Another contra: variable names are obtained through equates, i.e. myvar equ dword ptr [ebx-40]. Olly doesn't know about that equate, so disassembly is a little bit more difficult.
No registers involved. This is the macro.
LOCAL64 MACRO arg1
LOCAL var, pvar
.data?
var QWORD ?
.data
pvar QWORD var
.code
arg1 = pvar
ENDM
Its a re-assignable equate that is renamed to the user's preference. What I have not nutted out yet is how to do structures.
This is the disassembly.
0x00000001`40001000: 4883EC28 sub rsp,0x28
0x00000001`40001004: B940000000 mov ecx,0x0000000000000040
0x00000001`40001009: 48BA000000000100 mov rdx,0x0000000100000000
0x00000001`40001013: FF15EF0F0000 call qword ptr [kernel32.dll!GlobalAlloc]
0x00000001`40001019: 4883C428 add rsp,0x28
0x00000001`4000101D: 48890547200000 mov qword ptr [0x000000014000306B],rax
The pseudo local variable is the QWORD address on the last line that rax is copied into.
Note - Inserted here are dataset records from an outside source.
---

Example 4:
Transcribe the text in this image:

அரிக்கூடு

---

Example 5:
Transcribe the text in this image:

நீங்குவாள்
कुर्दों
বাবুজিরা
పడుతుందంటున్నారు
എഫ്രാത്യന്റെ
Quote from: hutch-- on June 30, 2016, 07:33:17 PM
No registers involved.
You are accessing globals by their offset, and that means relatively long encodings. Can't speak for x64 yet, but in x32 it makes a real difference (
EDIT: for x64, it's 4 bytes vs 7 bytes):
include \masm32\MasmBasic\MasmBasic.inc
globalint dd ? ; a real global
SetGlobals someint, rc:RECT, double srcR8, destR8 ; ebx globals
Init
mov someint, eax
mov rc.right, eax
fld srcR8
fstp destR8
nop
mov globalint, eax
nop
EndOfCode
0128107F ³. 8943 80 mov [ebx-80], eax ; short encodings
01281082 ³. 8943 8C mov [ebx-74], eax
01281085 ³. DD43 94 fld qword ptr [ebx-6C]
01281088 ³. DD5B 9C fstp qword ptr [ebx-64]
0128108B ³. 90 nop
0128108C ³. A3 00902801 mov [globalint], eax ; long encoding, two bytes more
Speedwise, it's probably identical, but the shorter encodings use less of the instruction cache.
I don't lose much sleep over any API code, it is so much slower that the odd extra bytes don't matter. As always the real action is in mnemonic code where the extra registers seem to come in handy and the volume of allocatable memory is a great leap forward on Win32.